## Texto
•••

A caminho pude contemplar os dois maiores perigos eminentes: o perigo eminente da linha Sintra, em poderia ser apanhando de surpresa por um indivíduo que me faça a pergunta de desenvolvimento que antecede o crime: "dás-me um euró?", e, da qual me constringe logo, pois essas perguntas levam-me sempre a pensar nas perguntas de desenvolvimento que se faziam no secundário, a português, em que tirava sempre más notas e onde se riam sempre depois de eu responder à professora; com os perigos eminentes de duas literaturas muito metaforicamente e ironicamente ricas: Mário de Carvalho e Saramago. Estou a ler Saramago pela segunda vez, não me censurem. Aliás, peço-vos e exijo-vos, a todos vocês, especialmente às testemunhas da grande obra de Jeová, para não me condenarem previamente por, ao invés de, escolher em gastar o meu precioso tempo numa tentativa de me aproximar a deus, me esteja a satisfazer com os deleitosos excertos de Saramago por uma segunda vez. Acho que neste blog, já estou a exagerar com Saramago. Enfim. É que, no fundo, no que toca a ideias, não sei, de que extremo mais me aproximo. Mas sempre gostei mais de ler.

Cá estamos. À noite passeam-se muitas kamones no Bairro Alto. Eu por acaso já vos contei que, no dia do jogo dos EUA-Gana, o mesmo dia da actuação banda de tributo aos Queen na praça do Campo Pequeno, tive uma breve conversa com duas americanas de Alabama que gostam muito de cantar e estão cá em Portugal a viver na embaixada dos EUA e que quase me fizeram dormir na embaixada? Se sim, então esqueçam, falha minha. Acho que, a acrescentar ao que vos disse na outra vez, quando se discute gastronomia não se deveria nunca incluir, por lei, os fast-food. Mas eu sempre percebi: culturas. O meu percurso até ao S. Luiz fez-se como de costume, cheio de percalços, mas, como vinha pelo Bairro Alto, só poderia chegar atrasado. Mais sendo eu júri de um concurso de fantochada como é o Caça ao Cómico. Ainda por cima, um programa de uma canal novo! No fundo, também não me preocupava muito, ninguém o conhecia, ainda, e, no final de contas, quem mandava ali era eu. Não me encarem como arrogante, até porque este programa é para rir. Isto era uma piada! Mas discutir as minhas piadas não valerá a pena. Até porque são parvas. Uma qualidade que se desenvolveu em mim(e tenho plena consciência disso) a partir do momento em que nasci, compensada, com a minha capacidade em escutar as pessoas, comprovada e testada nas mais de 2horas de diálogo sobre assuntos que não me interessam de todo. É só porque gosto de ser simpático!

•••

## Tarefas do exercício
1. Indique todos os países mencionados na crónica sobre o caminho até ao S. Luiz.
2. Por favor, diga de que concurso quem escreve a crónica sobre o caminho até ao S. Luiz é júri.
3. Prossiga a crónica sobre o caminho até ao S. Luiz a partir da última frase.
Os registos não têm qualquer papel nisto.

## Material fornecido
•••

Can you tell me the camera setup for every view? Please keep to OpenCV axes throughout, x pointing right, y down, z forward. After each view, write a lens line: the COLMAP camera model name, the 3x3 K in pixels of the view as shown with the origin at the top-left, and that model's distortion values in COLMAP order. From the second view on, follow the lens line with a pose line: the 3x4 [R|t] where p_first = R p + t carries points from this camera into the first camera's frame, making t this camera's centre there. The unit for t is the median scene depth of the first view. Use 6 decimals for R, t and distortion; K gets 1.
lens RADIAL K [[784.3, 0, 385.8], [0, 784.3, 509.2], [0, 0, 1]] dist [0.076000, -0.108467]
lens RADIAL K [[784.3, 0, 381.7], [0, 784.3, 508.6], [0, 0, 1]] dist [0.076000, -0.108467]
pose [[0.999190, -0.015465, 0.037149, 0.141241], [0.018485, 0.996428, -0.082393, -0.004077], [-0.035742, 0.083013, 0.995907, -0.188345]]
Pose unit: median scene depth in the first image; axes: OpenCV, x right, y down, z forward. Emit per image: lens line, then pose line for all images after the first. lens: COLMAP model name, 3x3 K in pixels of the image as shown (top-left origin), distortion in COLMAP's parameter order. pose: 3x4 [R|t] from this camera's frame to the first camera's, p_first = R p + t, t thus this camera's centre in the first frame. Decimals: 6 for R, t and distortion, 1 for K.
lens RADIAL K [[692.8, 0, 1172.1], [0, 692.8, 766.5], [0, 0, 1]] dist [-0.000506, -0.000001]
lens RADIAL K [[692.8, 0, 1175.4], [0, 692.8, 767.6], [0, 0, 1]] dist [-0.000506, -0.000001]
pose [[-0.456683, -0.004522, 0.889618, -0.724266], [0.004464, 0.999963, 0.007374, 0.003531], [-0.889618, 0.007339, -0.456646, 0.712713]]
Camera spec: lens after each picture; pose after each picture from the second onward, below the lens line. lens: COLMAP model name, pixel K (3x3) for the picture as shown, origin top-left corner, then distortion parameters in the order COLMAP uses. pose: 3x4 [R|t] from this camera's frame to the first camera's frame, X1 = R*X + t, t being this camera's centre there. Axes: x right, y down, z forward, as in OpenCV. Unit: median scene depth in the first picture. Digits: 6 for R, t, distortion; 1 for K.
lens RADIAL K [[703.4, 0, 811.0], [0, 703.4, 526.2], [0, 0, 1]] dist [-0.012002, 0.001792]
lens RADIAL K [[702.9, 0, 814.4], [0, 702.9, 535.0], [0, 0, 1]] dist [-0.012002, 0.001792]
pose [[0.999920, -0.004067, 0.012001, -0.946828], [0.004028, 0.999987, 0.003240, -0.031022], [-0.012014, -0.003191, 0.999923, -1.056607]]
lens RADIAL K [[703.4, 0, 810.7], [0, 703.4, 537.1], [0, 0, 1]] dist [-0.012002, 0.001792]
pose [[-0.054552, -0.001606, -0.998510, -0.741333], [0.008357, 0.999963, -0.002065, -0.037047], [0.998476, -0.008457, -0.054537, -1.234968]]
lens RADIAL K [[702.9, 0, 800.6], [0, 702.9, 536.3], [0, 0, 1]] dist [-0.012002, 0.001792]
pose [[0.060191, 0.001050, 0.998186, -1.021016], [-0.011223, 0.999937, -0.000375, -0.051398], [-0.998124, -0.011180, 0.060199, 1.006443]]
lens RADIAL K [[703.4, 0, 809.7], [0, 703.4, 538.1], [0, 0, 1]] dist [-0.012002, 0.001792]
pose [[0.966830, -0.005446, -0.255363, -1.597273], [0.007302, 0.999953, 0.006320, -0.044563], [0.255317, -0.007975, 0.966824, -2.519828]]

•••

## Respostas escritas
1. EUA, Gana, Portugal

2. Do Caça ao Cómico.

3.
Mas, falando sobre a minha prestação como júri, cujo o meu único trabalho implicava fazer uma cruz no quadrado do respectivo concorrente, posso-vos acrescentar que estive na minha plena condição em elaborar a mais perfeita cruz alguma vez desenhada. Embora tenha sentido alguns silêncios constrangedores, piadas secas, deixando o público com cara de quem cheirou lixívia e muitos “aaaaaaaaah…” entre palavras ou entre rimas internas, a minha escolha foi para um Castrense cheio de piada que não chegou a ganhar. Admito que ser alentejano também pesou nos meus mais refinados critérios. Mas, confesso, o que me levou lá, não foi uma busca pelo riso fácil, mas sim, por finalmente completar o meu maior sonho, ver e ouvir o maior humorista português: Rui Unas.